I totally agree that they seal much better. Our roll up hasn't caused any problems other than not being able to insulate it or to stop the drafts around it. IMHO, I think you made the right choice.


----------



## Kudzu (Dec 23, 2008)

Busy wiring the building. Expect my meter base today and HOPE to get it installed tommow so I can get some power in here. Been miserable with no air flow. Especially when up on the ladder!

Dripping wet clothes after about an hour. Nice and cool outside.


----------



## Kudzu (Dec 23, 2008)

What a BEAUTIFUL SIGHT!! 










All goes well I will have power Monday or Tuesday.

I had forgotten how much work there is wrestling cables this size! Not to mention hanging the box. Cutting holes in the metal for all the connections. Wrestling the galvanized conduit through the roof. Driving a ground rod 6 feet in the gound ........ I am pooped!!


----------



## BigJim (Sep 2, 2008)

And just in time for the rain. It looks like rain here for a while and it is coming up from your way toward us. Did you install a 200 amp service? That is some stiff cable to fool with. You have a really nice shop/garage.


----------



## Kudzu (Dec 23, 2008)

Yea, I went with 200 amp. I was going with 100 amp, more than enough for the shop but found out that I can tie the house into this panel. They used to require a meter on each building and that was my plan. But they pointed out the savings of just one meter and long term it really mounts up.

LOTS of rain last night and this morning. As I was installing the mast and wiring yesterday it start to rain on me. I looked like a drowned rat but I wasn't about to stop. Had to get that installed and hole in the roof covered.


----------



## Tony B (Jul 30, 2008)

We left Kemah, Tx in 2012 on my boat. Followed the coast to Mobile Bay and hung a left. Then made a right on the Tennessee River and spent about 3 years in Northern Al. on the Tennessee River and a little over a year in Tennessee mostly on Tellico Lake (Thr little Tennessee River. 
Up intil that trip I had no idea how nice it was up there. We spent almost a year at Joe Wheeler State Park and Cant remember the name of a really nice city park in Scottsboro. When we made it up to Joe Wheeler, I took a Gray Hound bus back to the coast and drove my van up to the State Park. I knew we would be spending a lot of time in that area.

**THE DATA**
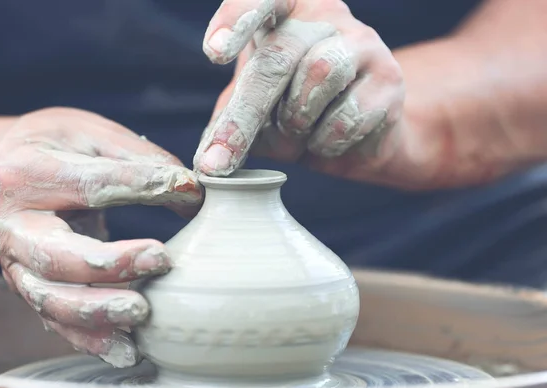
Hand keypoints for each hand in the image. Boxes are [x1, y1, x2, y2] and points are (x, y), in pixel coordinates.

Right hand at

**EXERCISE OBJECTIVE**
Write out, word for word, everything in the forum thread about wiring the shop from "All goes well" down to "really nice shop/garage.".

**RESULT OF THE EXERCISE**
All goes well I will have power Monday or Tuesday.

I had forgotten how much work there is wrestling cables this size! Not to mention hanging the box. Cutting holes in the metal for all the connections. Wrestling the galvanized conduit through the roof. Driving a ground rod 6 feet in the gound ........ I am pooped!!


----------



## BigJim (Sep 2, 2008)

And just in time for the rain. It looks like rain here for a while and it is coming up from your way toward us. Did you install a 200 amp service? That is some stiff cable to fool with. You have a really nice shop/garage.